Deep guide · India
Lumpsum calculator — one-time investment growth
Deploy ₹28,10,000 once at 17% a year for 2 years, and this illustration lands near ₹38,46,609 — about ₹10,36,609 in growth on top of principal. Weigh that against drip-feeding the same capacity through monthly SIPs when you think about timing risk.
A lumpsum puts every rupee to work from day one — strong when you accept today’s entry level and can stay long; harder when you prefer to average in. The math here uses one annual compounding step for clarity; it is not a scheme document.
What follows: your baseline, tenure and principal grids, return sensitivity, and a SIP contrast. Market-linked funds do not promise the assumed rate.
How this lumpsum growth model works
We apply the stated annual return once per year to the running balance — a simple compounding loop that separates principal, accumulated interest, and maturity. Real mutual funds mark to market daily; this model smooths returns into one annual step so you can compare scenarios quickly.
Calculation breakdown
- Principal: ₹28,10,000
- Estimated interest: ₹10,36,609
- Estimated maturity: ₹38,46,609
Scenario comparison
Different tenures
| Years | Interest | Maturity |
|---|---|---|
| 5 | ₹33,50,779 | ₹61,60,779 |
| 10 | ₹1,06,97,188 | ₹1,35,07,188 |
| 15 | ₹2,68,03,807 | ₹2,96,13,807 |
| 20 | ₹6,21,16,734 | ₹6,49,26,734 |
Different principal amounts (±15–25%)
| Scenario | Principal | Interest | Maturity |
|---|---|---|---|
| -25% vs base | ₹21,07,500 | ₹7,77,457 | ₹28,84,957 |
| -15% vs base | ₹23,88,500 | ₹8,81,118 | ₹32,69,618 |
| 15% vs base | ₹32,31,500 | ₹11,92,100 | ₹44,23,600 |
| 25% vs base | ₹35,12,500 | ₹12,95,761 | ₹48,08,261 |
Different return assumptions (same P and tenure)
| Scenario | Rate | Interest | Maturity |
|---|---|---|---|
| -25% vs base | 12.8% | ₹7,65,399 | ₹35,75,399 |
| -15% vs base | 14.5% | ₹8,73,980 | ₹36,83,980 |
| Base rate | 17% | ₹10,36,609 | ₹38,46,609 |
| 15% vs base | 19.5% | ₹12,02,750 | ₹40,12,750 |
| 25% vs base | 20% | ₹12,36,400 | ₹40,46,400 |
Comparison: lumpsum vs SIP (illustrative)
For perspective, an illustrative SIP of ₹1,17,083 per month at 12% for 2 years could land near ₹31,89,716 — different risk/return path than a one-time lumpsum; not a recommendation.

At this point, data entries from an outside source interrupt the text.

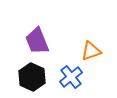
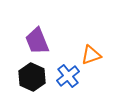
orange triangle: moved 4 px down
blue cross: moved 3 px left, 1 px up
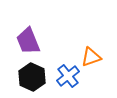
purple trapezoid: moved 9 px left
orange triangle: moved 2 px down
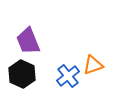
orange triangle: moved 2 px right, 8 px down
black hexagon: moved 10 px left, 3 px up
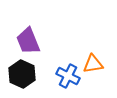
orange triangle: moved 1 px up; rotated 10 degrees clockwise
blue cross: rotated 25 degrees counterclockwise
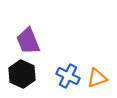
orange triangle: moved 4 px right, 14 px down; rotated 10 degrees counterclockwise
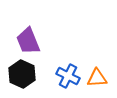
orange triangle: rotated 15 degrees clockwise
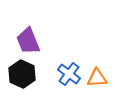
blue cross: moved 1 px right, 2 px up; rotated 10 degrees clockwise
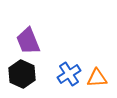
blue cross: rotated 20 degrees clockwise
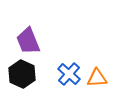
blue cross: rotated 15 degrees counterclockwise
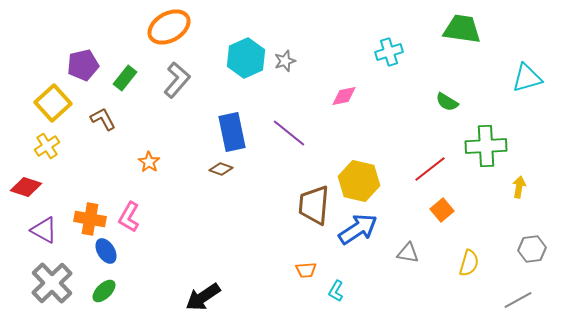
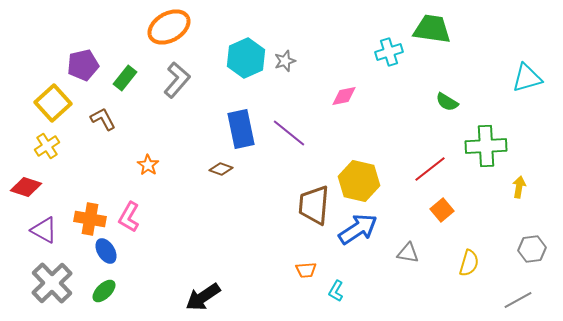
green trapezoid: moved 30 px left
blue rectangle: moved 9 px right, 3 px up
orange star: moved 1 px left, 3 px down
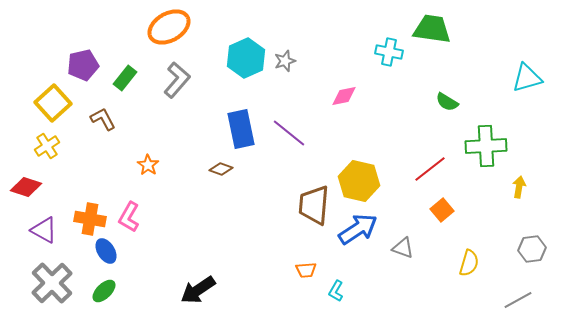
cyan cross: rotated 28 degrees clockwise
gray triangle: moved 5 px left, 5 px up; rotated 10 degrees clockwise
black arrow: moved 5 px left, 7 px up
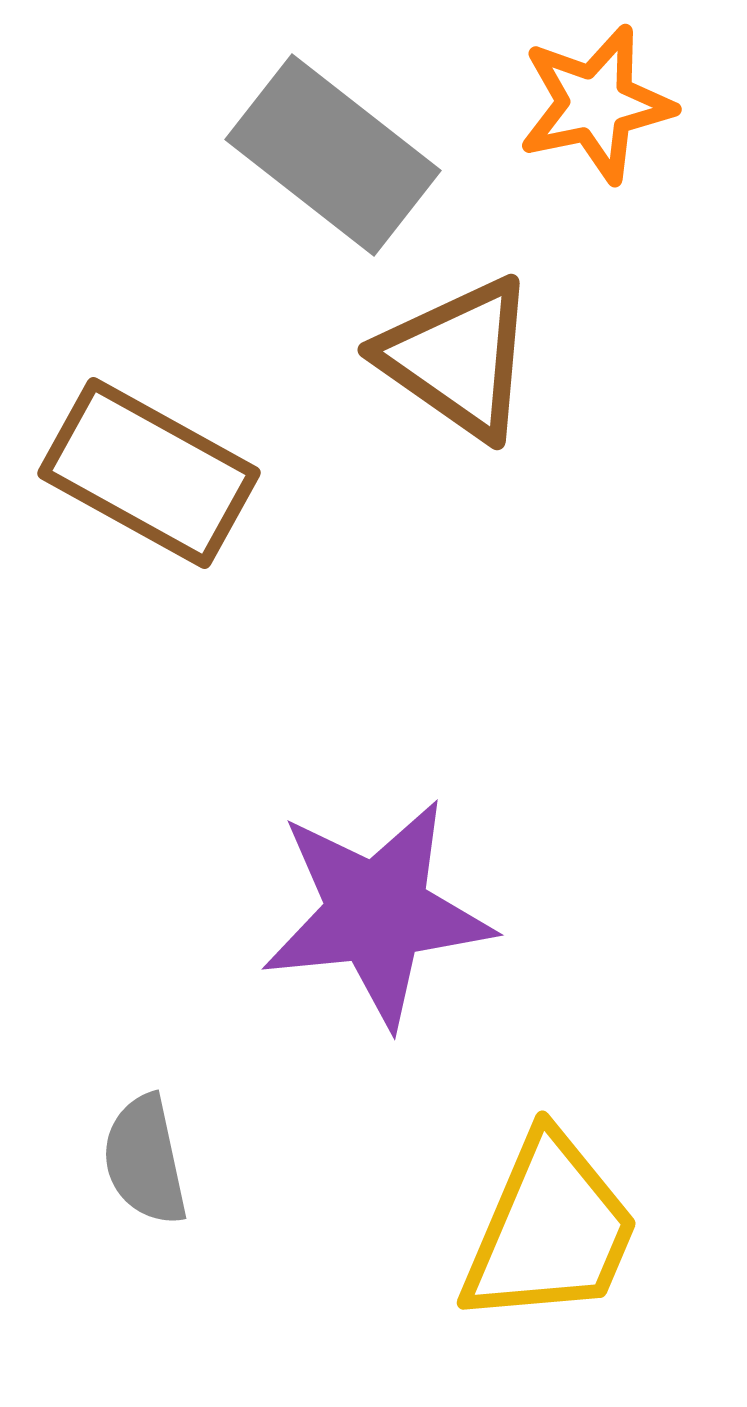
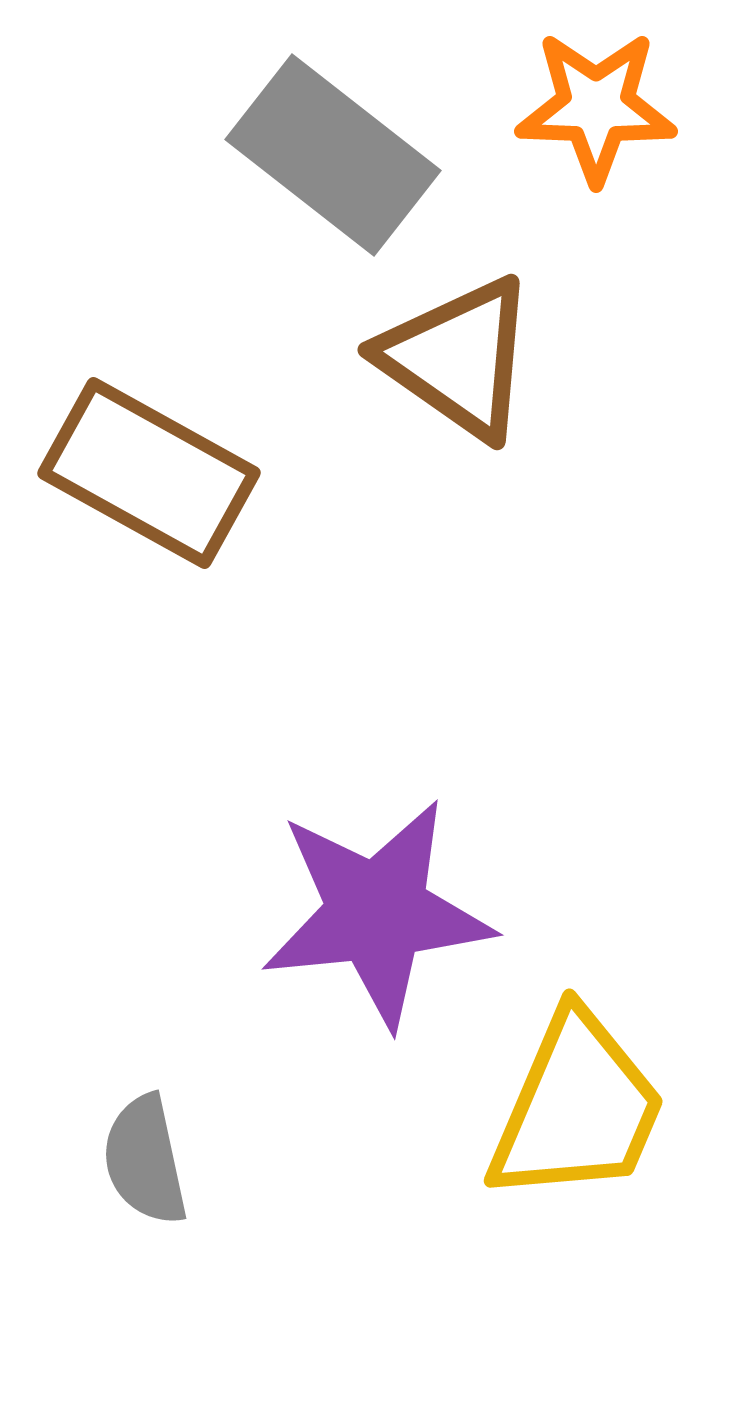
orange star: moved 3 px down; rotated 14 degrees clockwise
yellow trapezoid: moved 27 px right, 122 px up
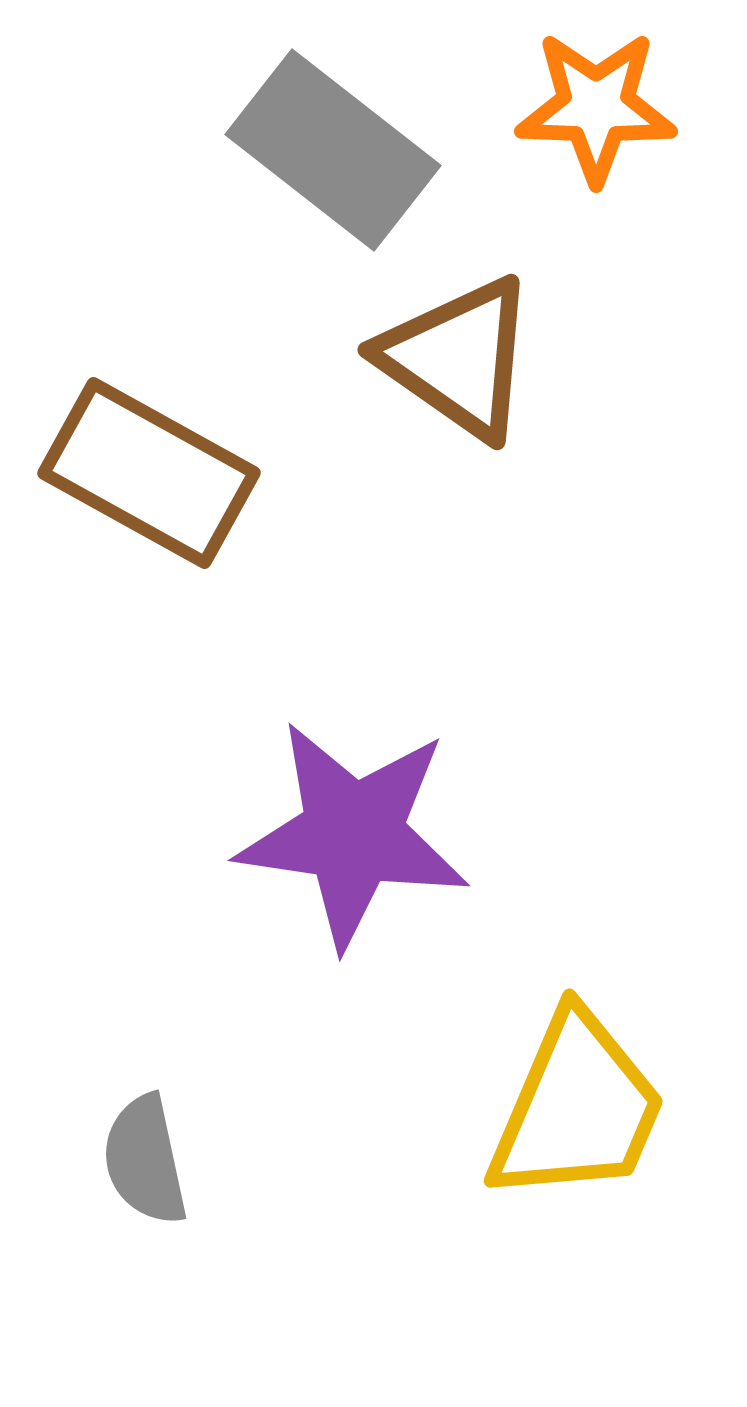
gray rectangle: moved 5 px up
purple star: moved 24 px left, 79 px up; rotated 14 degrees clockwise
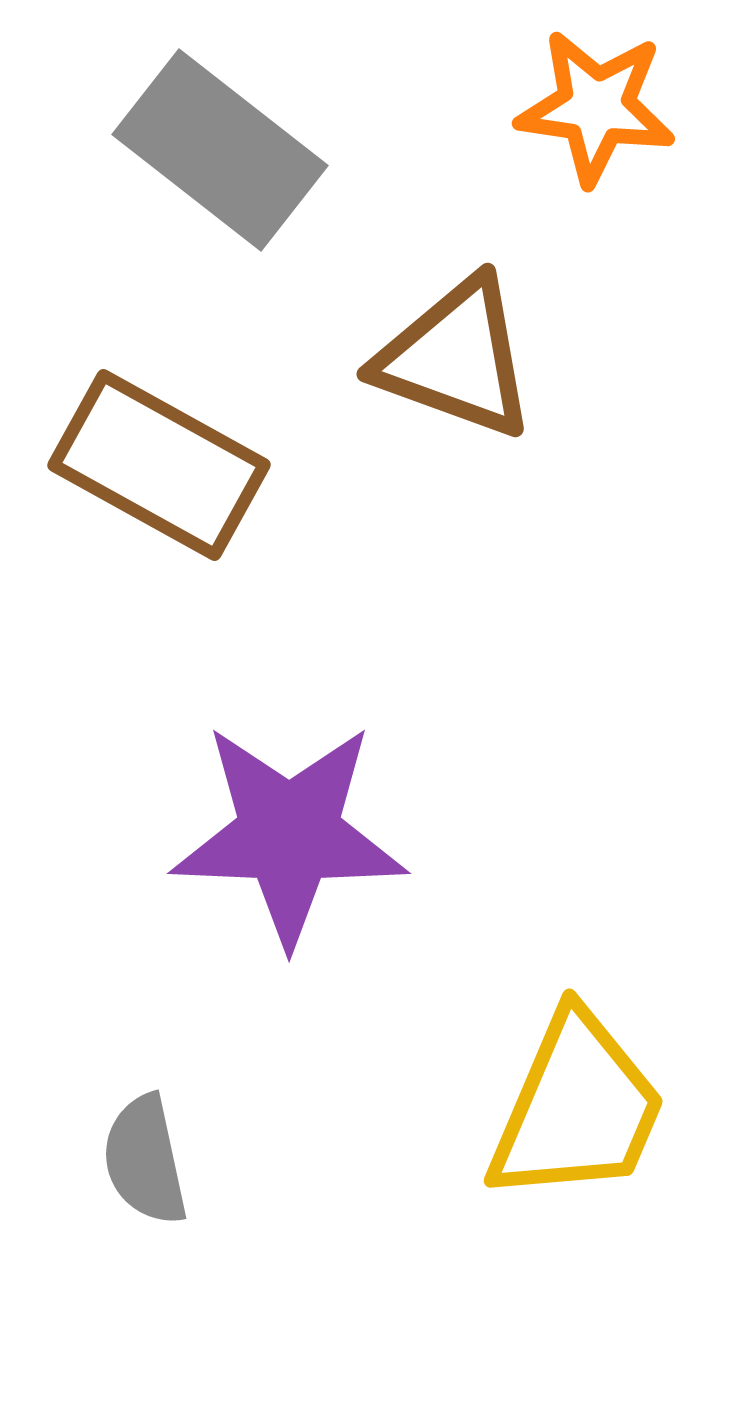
orange star: rotated 6 degrees clockwise
gray rectangle: moved 113 px left
brown triangle: moved 2 px left; rotated 15 degrees counterclockwise
brown rectangle: moved 10 px right, 8 px up
purple star: moved 64 px left; rotated 6 degrees counterclockwise
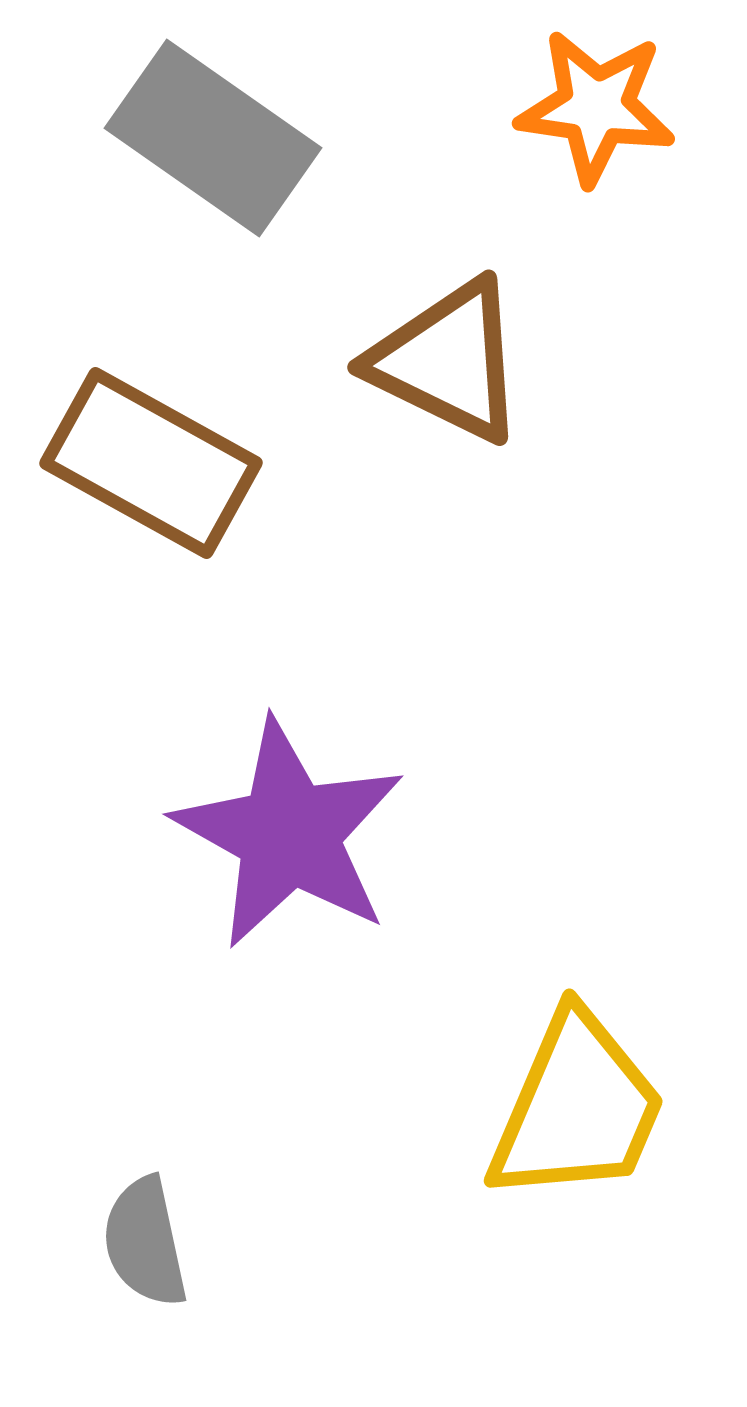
gray rectangle: moved 7 px left, 12 px up; rotated 3 degrees counterclockwise
brown triangle: moved 8 px left, 3 px down; rotated 6 degrees clockwise
brown rectangle: moved 8 px left, 2 px up
purple star: rotated 27 degrees clockwise
gray semicircle: moved 82 px down
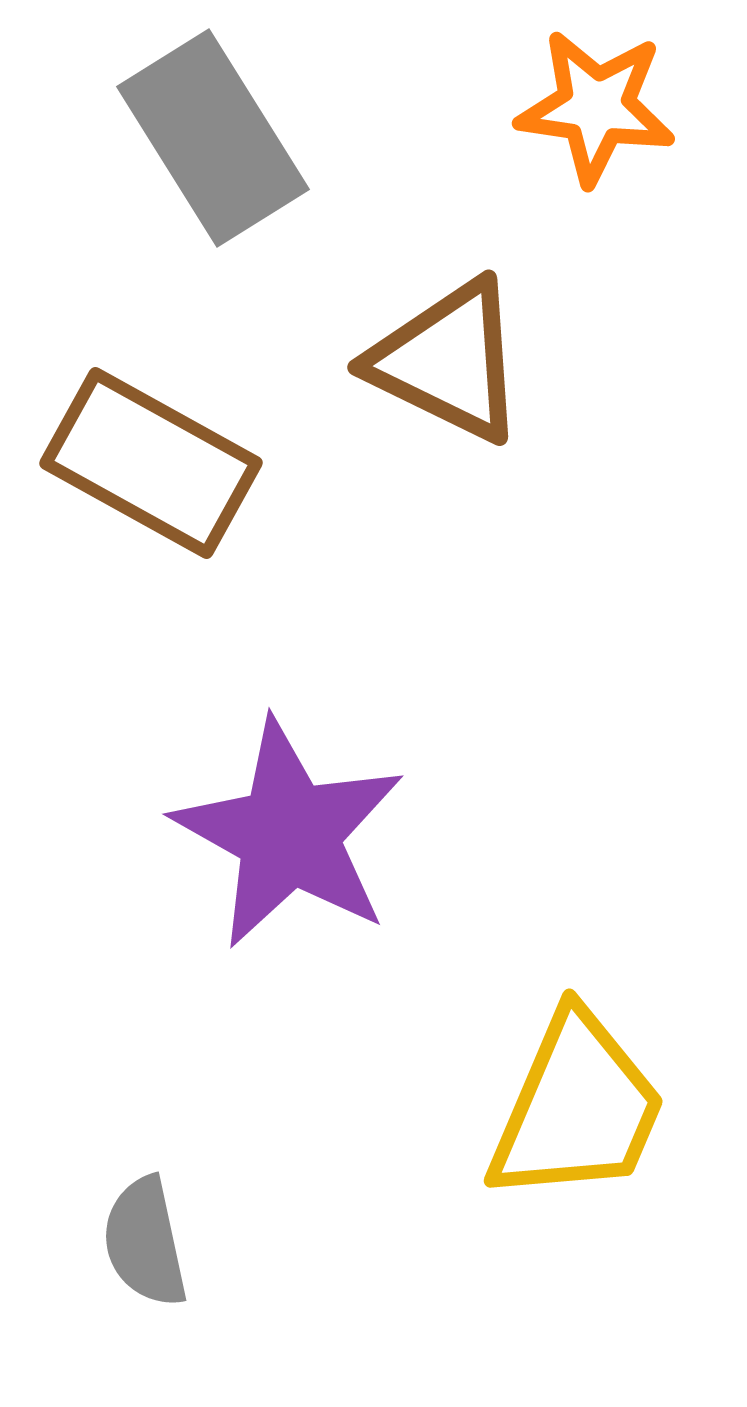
gray rectangle: rotated 23 degrees clockwise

Lumpsum vs SIP is not a moral choice — it is a cash-flow and risk trade-off. If you already hold a large corpus, lumpsum deployment may be appropriate; if you are early in your career, SIPs can enforce discipline. Use both calculators on EasyCal to stress-test assumptions.
Frequently asked questions
- What is the future value of ₹28,10,000 at 17% for 2 years?
- Under annual compounding (illustrative), maturity is about ₹38,46,609 with interest near ₹10,36,609. Actual mutual fund lumpsum returns are not guaranteed.
- Lumpsum vs SIP — which is better?
- Lumpsum deploys capital immediately; SIP spreads entries over time. Risk/return profiles differ — use both calculators for perspective.
- Is this mutual fund lumpsum calculator India specific?
- It uses rupee amounts and common search intent for Indian investors; returns are illustrative, not a fund quote.
- Does this include tax?
- No — capital gains tax rules vary by asset and holding period.
- Can I change the return assumption?
- Yes — rerun with a lower rate for conservative planning.
- Where can I explore more scenarios?
- Use the internal links below for nearby principals, tenures, and rates.
Internal linking — related lumpsum calculator pages
Explore nearby scenarios on EasyCal — each link opens a calculator page with matching inputs (programmatic SEO).
- Lumpsum — 29.1 lakh · 2 years @ 17%
- Lumpsum — 30.1 lakh · 2 years @ 17%
- Lumpsum — 33.1 lakh · 2 years @ 17%
- Lumpsum — 38.1 lakh · 2 years @ 17%
- Lumpsum — 27.1 lakh · 2 years @ 17%
- Lumpsum — 26.1 lakh · 2 years @ 17%
- Lumpsum — 23.1 lakh · 2 years @ 17%
- Lumpsum — 43.1 lakh · 2 years @ 17%
- Lumpsum — 18.1 lakh · 2 years @ 17%
- Lumpsum — 28.1 lakh · 4 years @ 17%
Illustrative compounding only — not investment advice.